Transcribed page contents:
━━━━━━━━━━
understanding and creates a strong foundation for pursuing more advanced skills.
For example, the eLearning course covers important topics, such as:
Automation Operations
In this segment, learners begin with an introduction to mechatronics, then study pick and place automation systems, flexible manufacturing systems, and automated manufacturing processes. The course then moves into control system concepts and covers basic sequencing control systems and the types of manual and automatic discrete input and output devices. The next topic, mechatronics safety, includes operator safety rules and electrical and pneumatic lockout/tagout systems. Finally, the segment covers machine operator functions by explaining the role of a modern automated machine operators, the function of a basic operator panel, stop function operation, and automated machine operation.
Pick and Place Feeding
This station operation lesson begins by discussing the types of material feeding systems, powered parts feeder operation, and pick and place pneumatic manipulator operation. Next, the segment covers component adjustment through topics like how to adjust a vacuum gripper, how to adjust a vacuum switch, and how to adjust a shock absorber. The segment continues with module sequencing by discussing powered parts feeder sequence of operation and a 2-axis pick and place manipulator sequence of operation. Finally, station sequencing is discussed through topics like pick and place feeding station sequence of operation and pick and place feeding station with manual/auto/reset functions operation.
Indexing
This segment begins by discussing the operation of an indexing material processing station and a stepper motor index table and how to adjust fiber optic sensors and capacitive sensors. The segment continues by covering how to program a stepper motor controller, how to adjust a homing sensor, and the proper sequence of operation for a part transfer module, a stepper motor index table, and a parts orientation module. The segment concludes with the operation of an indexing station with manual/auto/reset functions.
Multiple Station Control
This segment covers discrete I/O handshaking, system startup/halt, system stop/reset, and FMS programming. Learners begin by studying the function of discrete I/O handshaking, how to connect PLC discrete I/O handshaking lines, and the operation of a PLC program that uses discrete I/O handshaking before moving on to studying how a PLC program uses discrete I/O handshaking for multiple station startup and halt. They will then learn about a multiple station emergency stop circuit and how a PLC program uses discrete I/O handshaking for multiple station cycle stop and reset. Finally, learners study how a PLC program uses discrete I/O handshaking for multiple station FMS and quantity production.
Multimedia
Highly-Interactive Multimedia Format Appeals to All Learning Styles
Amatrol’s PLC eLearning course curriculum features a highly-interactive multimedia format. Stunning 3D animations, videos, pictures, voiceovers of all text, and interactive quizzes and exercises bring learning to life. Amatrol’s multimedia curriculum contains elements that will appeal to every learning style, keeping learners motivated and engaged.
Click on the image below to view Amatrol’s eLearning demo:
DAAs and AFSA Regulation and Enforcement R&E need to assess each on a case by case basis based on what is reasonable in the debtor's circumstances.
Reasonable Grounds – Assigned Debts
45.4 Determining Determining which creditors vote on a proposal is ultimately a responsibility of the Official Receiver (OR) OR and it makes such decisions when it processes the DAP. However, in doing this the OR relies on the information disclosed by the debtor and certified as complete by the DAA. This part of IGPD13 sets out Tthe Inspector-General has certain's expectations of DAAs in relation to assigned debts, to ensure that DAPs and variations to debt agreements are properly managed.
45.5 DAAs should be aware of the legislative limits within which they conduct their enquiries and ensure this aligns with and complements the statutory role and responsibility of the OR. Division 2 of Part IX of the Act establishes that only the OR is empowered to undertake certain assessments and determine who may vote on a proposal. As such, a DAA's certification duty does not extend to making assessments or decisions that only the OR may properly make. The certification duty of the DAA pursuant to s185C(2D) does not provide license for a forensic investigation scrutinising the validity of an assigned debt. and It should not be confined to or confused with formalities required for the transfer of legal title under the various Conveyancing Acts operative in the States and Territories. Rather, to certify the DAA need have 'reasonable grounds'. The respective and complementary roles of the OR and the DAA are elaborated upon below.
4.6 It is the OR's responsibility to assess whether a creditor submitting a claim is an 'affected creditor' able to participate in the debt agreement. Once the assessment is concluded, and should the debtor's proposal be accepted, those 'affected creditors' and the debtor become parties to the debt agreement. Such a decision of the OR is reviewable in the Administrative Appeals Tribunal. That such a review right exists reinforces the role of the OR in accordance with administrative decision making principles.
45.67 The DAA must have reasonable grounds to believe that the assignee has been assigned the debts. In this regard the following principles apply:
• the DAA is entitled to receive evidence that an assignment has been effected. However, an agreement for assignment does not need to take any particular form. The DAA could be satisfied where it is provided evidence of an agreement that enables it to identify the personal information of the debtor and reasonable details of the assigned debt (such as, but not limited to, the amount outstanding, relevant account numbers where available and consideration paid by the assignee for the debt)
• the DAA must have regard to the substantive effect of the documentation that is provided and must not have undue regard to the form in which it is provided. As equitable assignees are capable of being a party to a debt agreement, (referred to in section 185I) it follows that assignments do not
━━━━━━━━━━
### WHAT YOU WILL DO
Please reproduce the records exactly, without leaving any out.

### THE ANSWER
understanding and creates a strong foundation for pursuing more advanced skills.
For example, the eLearning course covers important topics, such as:
Automation Operations
In this segment, learners begin with an introduction to mechatronics, then study pick and place automation systems, flexible manufacturing systems, and automated manufacturing processes. The course then moves into control system concepts and covers basic sequencing control systems and the types of manual and automatic discrete input and output devices. The next topic, mechatronics safety, includes operator safety rules and electrical and pneumatic lockout/tagout systems. Finally, the segment covers machine operator functions by explaining the role of a modern automated machine operators, the function of a basic operator panel, stop function operation, and automated machine operation.
Pick and Place Feeding
This station operation lesson begins by discussing the types of material feeding systems, powered parts feeder operation, and pick and place pneumatic manipulator operation. Next, the segment covers component adjustment through topics like how to adjust a vacuum gripper, how to adjust a vacuum switch, and how to adjust a shock absorber. The segment continues with module sequencing by discussing powered parts feeder sequence of operation and a 2-axis pick and place manipulator sequence of operation. Finally, station sequencing is discussed through topics like pick and place feeding station sequence of operation and pick and place feeding station with manual/auto/reset functions operation.
Indexing
This segment begins by discussing the operation of an indexing material processing station and a stepper motor index table and how to adjust fiber optic sensors and capacitive sensors. The segment continues by covering how to program a stepper motor controller, how to adjust a homing sensor, and the proper sequence of operation for a part transfer module, a stepper motor index table, and a parts orientation module. The segment concludes with the operation of an indexing station with manual/auto/reset functions.
Multiple Station Control
This segment covers discrete I/O handshaking, system startup/halt, system stop/reset, and FMS programming. Learners begin by studying the function of discrete I/O handshaking, how to connect PLC discrete I/O handshaking lines, and the operation of a PLC program that uses discrete I/O handshaking before moving on to studying how a PLC program uses discrete I/O handshaking for multiple station startup and halt. They will then learn about a multiple station emergency stop circuit and how a PLC program uses discrete I/O handshaking for multiple station cycle stop and reset. Finally, learners study how a PLC program uses discrete I/O handshaking for multiple station FMS and quantity production.
Multimedia
Highly-Interactive Multimedia Format Appeals to All Learning Styles
Amatrol’s PLC eLearning course curriculum features a highly-interactive multimedia format. Stunning 3D animations, videos, pictures, voiceovers of all text, and interactive quizzes and exercises bring learning to life. Amatrol’s multimedia curriculum contains elements that will appeal to every learning style, keeping learners motivated and engaged.
Click on the image below to view Amatrol’s eLearning demo:
DAAs and AFSA Regulation and Enforcement R&E need to assess each on a case by case basis based on what is reasonable in the debtor's circumstances.
Reasonable Grounds – Assigned Debts
45.4 Determining Determining which creditors vote on a proposal is ultimately a responsibility of the Official Receiver (OR) OR and it makes such decisions when it processes the DAP. However, in doing this the OR relies on the information disclosed by the debtor and certified as complete by the DAA. This part of IGPD13 sets out Tthe Inspector-General has certain's expectations of DAAs in relation to assigned debts, to ensure that DAPs and variations to debt agreements are properly managed.
45.5 DAAs should be aware of the legislative limits within which they conduct their enquiries and ensure this aligns with and complements the statutory role and responsibility of the OR. Division 2 of Part IX of the Act establishes that only the OR is empowered to undertake certain assessments and determine who may vote on a proposal. As such, a DAA's certification duty does not extend to making assessments or decisions that only the OR may properly make. The certification duty of the DAA pursuant to s185C(2D) does not provide license for a forensic investigation scrutinising the validity of an assigned debt. and It should not be confined to or confused with formalities required for the transfer of legal title under the various Conveyancing Acts operative in the States and Territories. Rather, to certify the DAA need have 'reasonable grounds'. The respective and complementary roles of the OR and the DAA are elaborated upon below.
4.6 It is the OR's responsibility to assess whether a creditor submitting a claim is an 'affected creditor' able to participate in the debt agreement. Once the assessment is concluded, and should the debtor's proposal be accepted, those 'affected creditors' and the debtor become parties to the debt agreement. Such a decision of the OR is reviewable in the Administrative Appeals Tribunal. That such a review right exists reinforces the role of the OR in accordance with administrative decision making principles.
45.67 The DAA must have reasonable grounds to believe that the assignee has been assigned the debts. In this regard the following principles apply:
• the DAA is entitled to receive evidence that an assignment has been effected. However, an agreement for assignment does not need to take any particular form. The DAA could be satisfied where it is provided evidence of an agreement that enables it to identify the personal information of the debtor and reasonable details of the assigned debt (such as, but not limited to, the amount outstanding, relevant account numbers where available and consideration paid by the assignee for the debt)
• the DAA must have regard to the substantive effect of the documentation that is provided and must not have undue regard to the form in which it is provided. As equitable assignees are capable of being a party to a debt agreement, (referred to in section 185I) it follows that assignments do not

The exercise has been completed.